We have a codeless tool that isn’t really codeless, because to solve complex situations, we still need to write code. Isn’t it the same thing if I’m writing the code using Selenium, Cypress, Playwright? I can use ChatGPT and it writes the code for me, so that’s also codeless. — Dmitrij Nikolajev

Generative AI turned the tables. You no longer have to be a strong coder to produce automation code, though top-level automation work still rewards real coding skill. The value shifts toward judging what the generated code does, which is why learning to code still matters: you cannot evaluate output you do not understand.

Why software failures are the best argument for testing

Stories of expensive, dangerous failures do more to convince students that testing matters than any list of principles. The course leans on this directly.

It opens by grounding the ISTQB principles of testing in real examples, drawn from nearly 20 years in IT and software testing. Abstract principles land harder when attached to something that actually went wrong.
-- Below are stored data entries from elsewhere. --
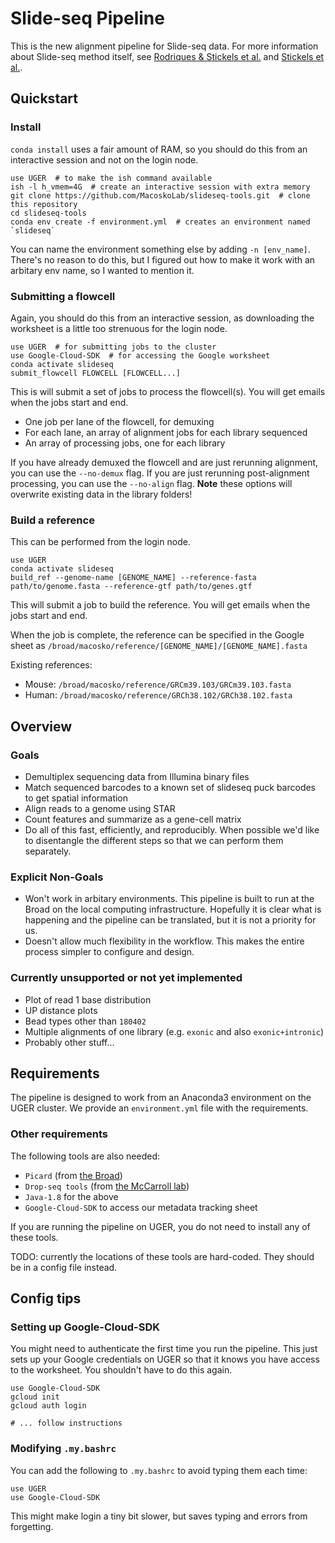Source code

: # Slide-seq Pipeline

This is the new alignment pipeline for Slide-seq data. For more information about Slide-seq method itself, see [Rodriques & Stickels et al.](http://doi.org/10.1126/science.aaw1219) and [Stickels et al.](https://doi.org/10.1038/s41587-020-0739-1).

## Quickstart

### Install

`conda install` uses a fair amount of RAM, so you should do this from an interactive session and not on the login node.

```shell
use UGER  # to make the ish command available
ish -l h_vmem=4G  # create an interactive session with extra memory
git clone https://github.com/MacoskoLab/slideseq-tools.git  # clone this repository
cd slideseq-tools
conda env create -f environment.yml  # creates an environment named `slideseq`
```

You can name the environment something else by adding `-n [env_name]`. There's no reason to do this, but I figured out how to make it work with an arbitary env name, so I wanted to mention it.

### Submitting a flowcell

Again, you should do this from an interactive session, as downloading the worksheet is a little too strenuous for the login node.

```shell
use UGER  # for submitting jobs to the cluster
use Google-Cloud-SDK  # for accessing the Google worksheet
conda activate slideseq
submit_flowcell FLOWCELL [FLOWCELL...]
```

This is will submit a set of jobs to process the flowcell(s). You will get emails when the jobs start and end.

 - One job per lane of the flowcell, for demuxing
 - For each lane, an array of alignment jobs for each library sequenced
 - An array of processing jobs, one for each library

If you have already demuxed the flowcell and are just rerunning alignment, you can use the `--no-demux` flag. If you are just rerunning post-alignment processing, you can use the `--no-align` flag. **Note** these options will overwrite existing data in the library folders!

### Build a reference

This can be performed from the login node.

```shell
use UGER
conda activate slideseq
build_ref --genome-name [GENOME_NAME] --reference-fasta path/to/genome.fasta --reference-gtf path/to/genes.gtf
```

This will submit a job to build the reference. You will get emails when the jobs start and end.

When the job is complete, the reference can be specified in the Google sheet as `/broad/macosko/reference/[GENOME_NAME]/[GENOME_NAME].fasta`

Existing references:

 - Mouse: `/broad/macosko/reference/GRCm39.103/GRCm39.103.fasta`
 - Human: `/broad/macosko/reference/GRCh38.102/GRCh38.102.fasta`

## Overview

### Goals

 - Demultiplex sequencing data from Illumina binary files
 - Match sequenced barcodes to a known set of slideseq puck barcodes to get spatial information
 - Align reads to a genome using STAR
 - Count features and summarize as a gene-cell matrix
 - Do all of this fast, efficiently, and reproducibly. When possible we'd like to disentangle the different steps so that we can perform them separately.

### Explicit Non-Goals

 - Won't work in arbitary environments. This pipeline is built to run at the Broad on the local computing infrastructure. Hopefully it is clear what is happening and the pipeline can be translated, but it is not a priority for us.
 - Doesn't allow much flexibility in the workflow. This makes the entire process simpler to configure and design.

### Currently unsupported or not yet implemented

- Plot of read 1 base distribution
- UP distance plots
- Bead types other than `180402`
- Multiple alignments of one library (e.g. `exonic` and also `exonic+intronic`)
- Probably other stuff...

## Requirements

The pipeline is designed to work from an Anaconda3 environment on the UGER cluster. We provide an `environment.yml` file with the requirements.

### Other requirements

The following tools are also needed:

 - `Picard` (from [the Broad](https://github.com/broadinstitute/picard))
 - `Drop-seq tools` (from [the McCarroll lab](https://github.com/broadinstitute/Drop-seq))
 - `Java-1.8` for the above
 - `Google-Cloud-SDK` to access our metadata tracking sheet

If you are running the pipeline on UGER, you do not need to install any of these tools.

TODO: currently the locations of these tools are hard-coded. They should be in a config file instead.

## Config tips

### Setting up Google-Cloud-SDK

You might need to authenticate the first time you run the pipeline. This just sets up your Google credentials on UGER so that it knows you have access to the worksheet. You shouldn't have to do this again.

```shell
use Google-Cloud-SDK
gcloud init
gcloud auth login

# ... follow instructions
```

### Modifying `.my.bashrc`

You can add the following to `.my.bashrc` to avoid typing them each time:

```shell
use UGER
use Google-Cloud-SDK
```

This might make login a tiny bit slower, but saves typing and errors from forgetting.
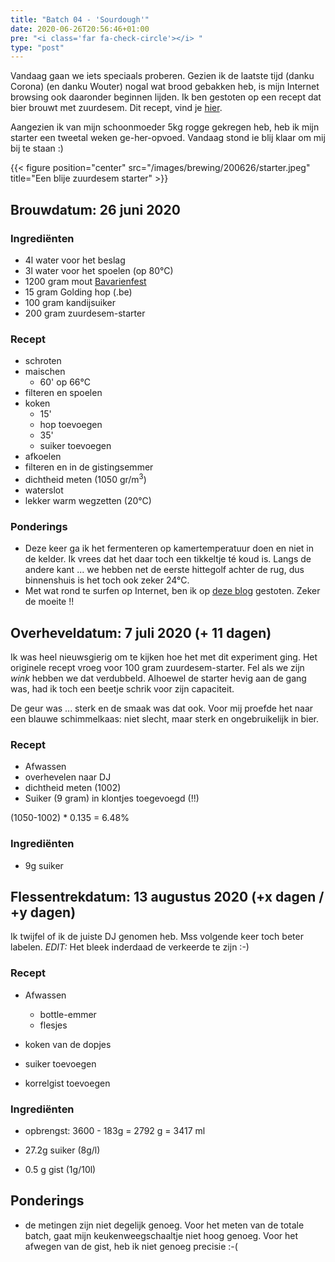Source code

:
 ```yaml
---
title: "Batch 04 - 'Sourdough'"
date: 2020-06-26T20:56:46+01:00
pre: "<i class='far fa-check-circle'></i> "
type: "post"
---
```


Vandaag gaan we iets speciaals proberen. Gezien ik de laatste tijd (danku Corona) (en danku Wouter) nogal wat brood gebakken heb, is mijn Internet browsing ook daaronder beginnen lijden. Ik ben gestoten op een recept dat bier brouwt met zuurdesem. Dit recept, vind je [hier](https://somethingfermenting.com/2015/06/29/desem-een-zuurdesembier/).

Aangezien ik van mijn schoonmoeder 5kg rogge gekregen heb, heb ik mijn starter een tweetal weken ge-her-opvoed. Vandaag stond ie blij klaar om mij bij te staan :)

{{< figure position="center" src="/images/brewing/200626/starter.jpeg" title="Een blije zuurdesem starter" >}}

## <i class="fa fa-filter fa-flip-vertical" aria-hidden="true"></i> Brouwdatum: 26 juni 2020

<div class="containerH">
  <div class="columnH">

### Ingrediënten

* 4l water voor het beslag
* 3l water voor het spoelen (op 80°C)
* 1200 gram mout [Bavarienfest](https://www.brouwland.com/nl/onze-producten/brouwpakketten/brewferm-moutpakketten/d/moutpakket-brewferm-bavarienfest-vr-20-ltr)
* 15 gram Golding hop (.be)
* 100 gram kandijsuiker
* 200 gram zuurdesem-starter
  </div>
  <div class="columnH">

### Recept
* schroten
* maischen
  * 60' op 66°C
* filteren en spoelen
* koken 
  * 15'
  * hop toevoegen
  * 35'
  * suiker toevoegen
* afkoelen 
* filteren en in de gistingsemmer
* dichtheid meten (1050 gr/m<sup>3</sup>)
* waterslot
* lekker warm wegzetten (20°C)
  </div>
</div>


### Ponderings

* Deze keer ga ik het fermenteren op kamertemperatuur doen en niet in de kelder. Ik vrees dat het daar toch een tikkeltje té koud is. Langs de andere kant ... we hebben net de eerste hittegolf achter de rug, dus binnenshuis is het toch ook zeker 24°C.
* Met wat rond te surfen op Internet, ben ik op [deze blog](https://hopblog.nl/) gestoten. Zeker de moeite !!


## <i class="fa fa-magnet fa-flip-vertical" aria-hidden="true"></i> Overheveldatum: 7 juli 2020 (+ 11 dagen)

Ik was heel nieuwsgierig om te kijken hoe het met dit experiment ging. Het originele recept vroeg voor 100 gram zuurdesem-starter. Fel als we zijn *wink* hebben we dat verdubbeld. Alhoewel de starter hevig aan de gang was, had ik toch een beetje schrik voor zijn capaciteit. 

De geur was ... sterk en de smaak was dat ook. Voor mij proefde het naar een blauwe schimmelkaas: niet slecht, maar sterk en ongebruikelijk in bier. 

<div class="containerH">
  <div class="columnH">

### Recept
* Afwassen
* overhevelen naar DJ
* dichtheid meten (1002)
* Suiker (9 gram) in klontjes toegevoegd (!!)

(1050-1002) * 0.135 = 6.48%

  </div>
  <div class="columnH">

### Ingrediënten

* 9g suiker

  </div>
</div>

## <i class="fa fa-flask" aria-hidden="true"></i> Flessentrekdatum: 13 augustus 2020 (+x dagen / +y dagen)

Ik twijfel of ik de juiste DJ genomen heb. Mss volgende keer toch beter labelen. *EDIT:* Het bleek inderdaad de verkeerde te zijn :-)

<div class="containerH">
  <div class="columnH">

### Recept
* Afwassen
  * bottle-emmer
  * flesjes
* koken van de dopjes
* suiker toevoegen
* korrelgist toevoegen

  </div>
  <div class="columnH">

### Ingrediënten
* opbrengst: 3600 - 183g = 2792 g = 3417 ml
* 27.2g suiker (8g/l)
* 0.5 g gist (1g/10l)

  </div>
</div>

## Ponderings
* de metingen zijn niet degelijk genoeg. Voor het meten van de totale batch, gaat mijn keukenweegschaaltje niet hoog genoeg. Voor het afwegen van de gist, heb ik niet genoeg precisie :-(



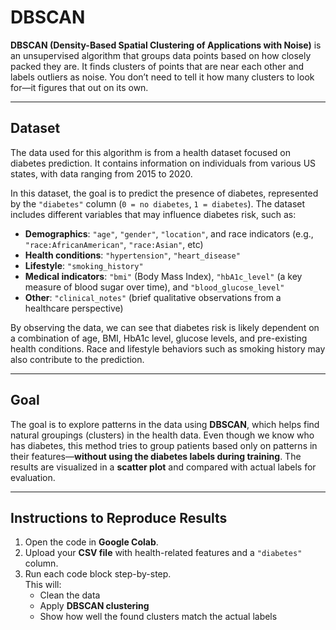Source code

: # DBSCAN

**DBSCAN (Density-Based Spatial Clustering of Applications with Noise)** is an unsupervised algorithm that groups data points based on how closely packed they are. It finds clusters of points that are near each other and labels outliers as noise. You don’t need to tell it how many clusters to look for—it figures that out on its own.

---

## Dataset

The data used for this algorithm is from a health dataset focused on diabetes prediction. It contains information on individuals from various US states, with data ranging from 2015 to 2020.

In this dataset, the goal is to predict the presence of diabetes, represented by the `"diabetes"` column (`0 = no diabetes`, `1 = diabetes`). The dataset includes different variables that may influence diabetes risk, such as:

- **Demographics**: `"age"`, `"gender"`, `"location"`, and race indicators (e.g., `"race:AfricanAmerican"`, `"race:Asian"`, etc)
- **Health conditions**: `"hypertension"`, `"heart_disease"`
- **Lifestyle**: `"smoking_history"`
- **Medical indicators**: `"bmi"` (Body Mass Index), `"hbA1c_level"` (a key measure of blood sugar over time), and `"blood_glucose_level"`
- **Other**: `"clinical_notes"` (brief qualitative observations from a healthcare perspective)

By observing the data, we can see that diabetes risk is likely dependent on a combination of age, BMI, HbA1c level, glucose levels, and pre-existing health conditions. Race and lifestyle behaviors such as smoking history may also contribute to the prediction.

---

## Goal

The goal is to explore patterns in the data using **DBSCAN**, which helps find natural groupings (clusters) in the health data. Even though we know who has diabetes, this method tries to group patients based only on patterns in their features—**without using the diabetes labels during training**. The results are visualized in a **scatter plot** and compared with actual labels for evaluation.

---

## Instructions to Reproduce Results

1. Open the code in **Google Colab**.
2. Upload your **CSV file** with health-related features and a `"diabetes"` column.
3. Run each code block step-by-step.  
   This will:
   - Clean the data  
   - Apply **DBSCAN clustering**  
   - Show how well the found clusters match the actual labels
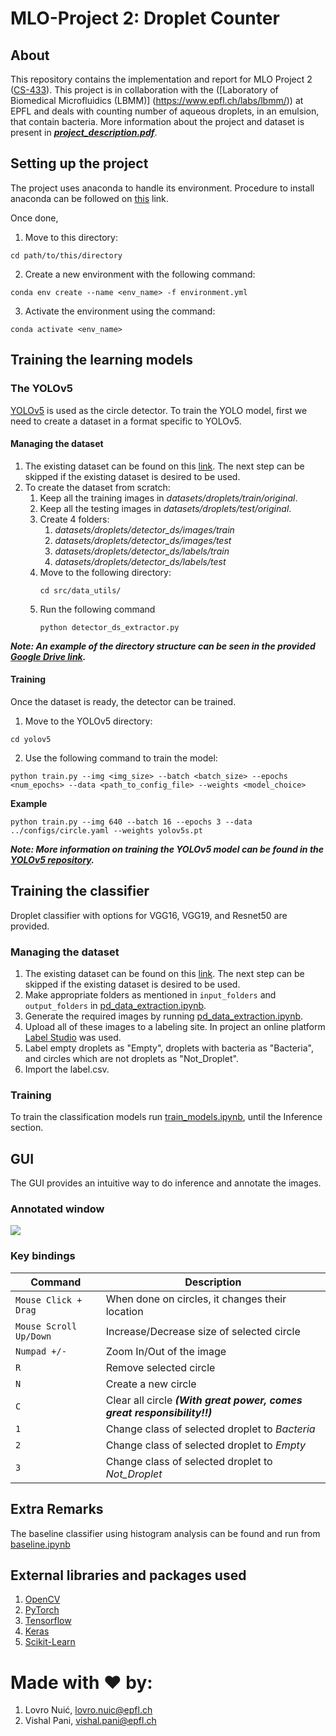 # MLO-Project 2: Droplet Counter
## About
This repository contains the implementation and report for MLO Project 2 ([CS-433](https://www.epfl.ch/labs/mlo/machine-learning-cs-433/)). This project is in collaboration with the ([Laboratory of Biomedical Microfluidics (LBMM)] (https://www.epfl.ch/labs/lbmm/)) at EPFL and deals with counting number of aqueous droplets, in an emulsion, that contain bacteria. More information about the project and dataset is present in ***[project_description.pdf](./project_description.pdf)***.

## Setting up the project

The project uses anaconda to handle its environment. Procedure to install anaconda can be followed on [this](https://docs.anaconda.com/anaconda/install/index.html) link.

Once done, 

1. Move to this directory:
``` 
cd path/to/this/directory
``` 
2. Create a new environment with the following command:
``` 
conda env create --name <env_name> -f environment.yml 
```
3. Activate the environment using the command:
``` 
conda activate <env_name>
```

## Training the learning models
### The YOLOv5
[YOLOv5](https://github.com/ultralytics/yolov5) is used as the circle detector. To train the YOLO model, first we need to create a dataset in a format specific to YOLOv5.
#### Managing the dataset

1. The existing dataset can be found on this [link](https://drive.google.com/drive/folders/16Y5xFiwxop042F-vzUEGk-LMmsV9sEGf?usp=sharing). The next step can be skipped if the existing dataset is desired to be used.
2. To create the dataset from scratch:
   1. Keep all the training images in _datasets/droplets/train/original_.
   2. Keep all the testing images in _datasets/droplets/test/original_.
   3. Create 4 folders:
      1. _datasets/droplets/detector_ds/images/train_
      2. _datasets/droplets/detector_ds/images/test_
      3. _datasets/droplets/detector_ds/labels/train_
      4. _datasets/droplets/detector_ds/labels/test_
   4. Move to the following directory:
      ``` 
      cd src/data_utils/
      ``` 
   5. Run the following command
      ``` 
      python detector_ds_extractor.py
      ``` 

***Note: An example of the directory structure can be seen in the provided [Google Drive link](https://drive.google.com/drive/folders/16Y5xFiwxop042F-vzUEGk-LMmsV9sEGf?usp=sharing).***


#### Training
Once the dataset is ready, the detector can be trained.
1. Move to the YOLOv5 directory:
``` 
cd yolov5
``` 
2. Use the following command to train the model:
``` 
python train.py --img <img_size> --batch <batch_size> --epochs <num_epochs> --data <path_to_config_file> --weights <model_choice>
```
**Example**
```
python train.py --img 640 --batch 16 --epochs 3 --data ../configs/circle.yaml --weights yolov5s.pt
``` 

***Note: More information on training the YOLOv5 model can be found in the [YOLOv5 repository](https://github.com/ultralytics/yolov5/wiki/Train-Custom-Data).***


## Training the classifier
Droplet classifier with options for VGG16, VGG19, and Resnet50 are provided.
### Managing the dataset
1. The existing dataset can be found on this [link](https://drive.google.com/drive/folders/16Y5xFiwxop042F-vzUEGk-LMmsV9sEGf?usp=sharing). The next step can be skipped if the existing dataset is desired to be used.
2. Make appropriate folders as mentioned in ```input_folders``` and ```output_folders``` in [pd_data_extraction.ipynb](src/data_utils/pd_data_extraction.ipynb).
3. Generate the required images by running [pd_data_extraction.ipynb](src/data_utils/pd_data_extraction.ipynb).
4. Upload all of these images to a labeling site. In project an online platform [Label Studio](https://labelstud.io/) was used.
5. Label empty droplets as "Empty", droplets with bacteria as "Bacteria", and circles which are not droplets as "Not_Droplet".
6. Import the label.csv.
### Training
To train the classification models run [train_models.ipynb](./train_models.ipynb), until the Inference section.
## GUI
The GUI provides an intuitive way to do inference and annotate the images.
### Annotated window
![](report/images/gui_annotated.png)
### Key bindings
| Command | Description |
| --- | --- |
| `Mouse Click + Drag` | When done on circles, it changes their location |
| `Mouse Scroll Up/Down` | Increase/Decrease size of selected circle |
| `Numpad +/-` | Zoom In/Out of the image |
| `R` | Remove selected circle |
| `N` | Create a new circle |
| `C` | Clear all circle ***(With great power, comes great responsibility!!)*** |
| `1` | Change class of selected droplet to _Bacteria_ |
| `2` | Change class of selected droplet to _Empty_ |
| `3` | Change class of selected droplet to _Not_Droplet_ |

## Extra Remarks
The baseline classifier using histogram analysis can be found and run from [baseline.ipynb](./ntbks/baseline.ipynb)
## External libraries and packages used
1. [OpenCV](https://opencv.org/)
2. [PyTorch](https://pytorch.org/)
3. [Tensorflow](https://www.tensorflow.org/)
4. [Keras](https://keras.io/)
5. [Scikit-Learn](https://scikit-learn.org/stable/)

# Made with ❤️ by:

1. Lovro Nuić, lovro.nuic@epfl.ch		
3. Vishal Pani, vishal.pani@epfl.ch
Students extend this themselves. They can earn an exam point by researching and presenting reports in groups, with topics rated by complexity. Popular options include the biggest failures in software history, aircraft and space flight software faults, and financial-sector incidents, including cases from Lithuania.

The research goes into the technical cause, not just the headline. A floating-point error or a unit conversion between US and European systems can send a rocket sideways. Tracing a disaster back to that level of detail makes the case for testing concrete.

There is a social engine behind it too. Dmitrij tells students the presentations are for their classmates, not for him. That framing sparks a healthy competition where each team tries to outdo the last, and it produces insights the lecturer learns from as well, on topics like self-healing automation and codeless versus code-based approaches.

The tools students learn, and the freedom they keep

The course standardizes on a small set of widely used tools while leaving room for student choice. Postman handles API testing, alongside Google services for the typical environment.

For browser automation, the course recommends Selenium WebDriver, a deliberate choice of a long-established and still popular tool. The teaching team’s own background sits in that stack, which means they can help more when students hit unusual problems.

Students are not forced into it. They can work with Selenium and Java, or move to .NET, Python, or Ruby, and some do. They pick their own IDE, whether Visual Studio, IntelliJ, or the free Eclipse. The guidance points toward the team’s preferred stack for support reasons, but the flexibility stays with the student.